:: Study text ::
Backstory: Remember the mane
Parting is such sweet sorrow - William Shakespeare
TARZANA, CALIF. - Fashion update. This just in. American male hairstyles have morphed (again). Parts are out. Fluffy, frizzy, spiky, and nestlike are in. Call it the re-fleecing of America, the era of the multitasking mane.
From mailroom to boardroom, the never-changing hairspray helmet look (think Republicans like Trent Lott and Bill Frist) appears headed in the same direction as the Jack Abramoff postage stamp. This is not a political dig: Overly Brylcreamed belfries on the Democratic side (think Harry Reid, John Edwards) also appear destined for the Smithsonian, at least according to trendsetters outside the Washington Beltway.
Urged by wives, girlfriends, and inner voices saying "you need a change on top," American men of all ages are plopping themselves down in salon chairs and asking stylists - not barbers - to "redo my do." The outcome: hair that looks like it's in a civil war - going in all different, and often inexplicable, directions. And no parts.
"I call it 'bad boys gone business' " says Tony Promiscuo, owner of the Godiva Salon in Atlanta.
More often than not, men are opting for double-duty dos - ones that can be worn conservatively during the workday, meaning combed in some discernable direction, and then transformed at night by gel, pomade, or mousse into something spikey and surly. It's the follicle equivalent of Bruce Wayne goes Batman.

:: Problem set ::
[1] Using the article on men's hairstyles, decide whether each statement is true: (a) Tony Promiscuo owns the Godiva Salon in Atlanta. (b) Men are asking barbers to redo their hair. (c) Parts are in style. Answer yes or no for each and quote the words that settle it.
[2] Name every word the article on men's hairstyles uses for the hairstyles that are now in.
[3] Write the next paragraph of the article on men's hairstyles, picking up after its final sentence.

:: Data records ::
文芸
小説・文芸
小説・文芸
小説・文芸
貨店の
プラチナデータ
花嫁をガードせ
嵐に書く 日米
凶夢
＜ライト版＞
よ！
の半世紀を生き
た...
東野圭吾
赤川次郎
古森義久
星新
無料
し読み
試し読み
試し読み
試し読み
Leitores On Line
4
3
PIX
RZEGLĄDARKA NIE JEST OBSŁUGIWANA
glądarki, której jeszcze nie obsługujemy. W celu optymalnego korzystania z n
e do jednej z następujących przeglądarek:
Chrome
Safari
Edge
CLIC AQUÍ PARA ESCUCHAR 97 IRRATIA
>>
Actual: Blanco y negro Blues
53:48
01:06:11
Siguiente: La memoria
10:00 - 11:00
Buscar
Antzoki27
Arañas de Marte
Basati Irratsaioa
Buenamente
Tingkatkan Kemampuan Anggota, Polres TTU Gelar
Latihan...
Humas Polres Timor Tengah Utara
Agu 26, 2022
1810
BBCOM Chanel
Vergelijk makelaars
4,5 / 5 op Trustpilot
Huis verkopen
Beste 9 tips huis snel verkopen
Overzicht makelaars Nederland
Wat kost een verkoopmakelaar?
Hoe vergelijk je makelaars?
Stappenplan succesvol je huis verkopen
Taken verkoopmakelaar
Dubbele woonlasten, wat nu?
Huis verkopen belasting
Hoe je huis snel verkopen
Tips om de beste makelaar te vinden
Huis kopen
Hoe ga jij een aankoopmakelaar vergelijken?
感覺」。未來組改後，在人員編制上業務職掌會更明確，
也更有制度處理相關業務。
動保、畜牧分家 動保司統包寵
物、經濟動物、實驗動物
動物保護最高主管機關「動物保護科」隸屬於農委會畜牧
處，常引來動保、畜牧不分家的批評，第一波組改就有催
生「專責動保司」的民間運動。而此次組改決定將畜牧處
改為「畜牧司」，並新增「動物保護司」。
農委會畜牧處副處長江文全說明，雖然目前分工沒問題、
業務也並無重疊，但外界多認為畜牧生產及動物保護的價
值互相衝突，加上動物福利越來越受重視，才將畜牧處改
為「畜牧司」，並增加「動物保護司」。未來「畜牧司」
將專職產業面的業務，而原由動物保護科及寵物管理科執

:: Answers in order ::
[1]
(a) Yes: "says Tony Promiscuo, owner of the Godiva Salon in Atlanta."
(b) No: "asking stylists - not barbers - to "redo my do.""
(c) No: "Parts are out."

[2] Fluffy, frizzy, spiky, nestlike

[3]
"We are seeing a blurring of the line between corporate and cool," says Rodney Cutler, owner of Redken Salon in Manhattan and grooming columnist for Esquire magazine. "Bankers and lawyers want to be able to keep their jobs during the week, but transform into something more exciting for evenings and weekends."
The more daring dos coincide with an explosion of men's hair products, from mousses to waxes, colors to conditioners that are pushing men to funkify; spike up; swirl down - and lose the comb, brush, and blowdryer.
Hot in every age range from 15 to 65, the trend slacks off, of course, when the hair does. No mane, no makeover. "If a guy comes in here with five hairs on his head and says, 'make me look like Brad Pitt, or George Clooney,' we've got a problem," says Elaine Freed, hairstylist at Michael Joseph Furie Salon in Tarzana, Calif. "I tell him, 'hey this is a comb, not a magic wand.' "
Salon owners see manifold reasons for the new look. At the older end of the trend are baby boomers who feel they've paid their social dues and can return to their anarchic teen roots of the long-hair 1960s, if only in current plumage (and only if they still have it).
At the younger end are Generation Xers, Yers, and Nexters who want to experiment with shaggier looks, color, poufs, and spikes - and who are meeting more social acceptance when they do so. This is both reflected in and spurred on by TV shows like Joe Millionaire, The Bachelor, and Queer Eye for the Straight Guy.
"Younger generation American males do not have the stigma associated with hair salons, styling, and coloring that previous generations did," says James Fiala, cutting director at the AMP Salon in Las Vegas. "It's become much more of their ethic to try different looks all the time."
This dovetails with the age of the metrosexual and the post-sensitive male, in which men are more fashion-conscious - and competing increasingly with women in the workplace.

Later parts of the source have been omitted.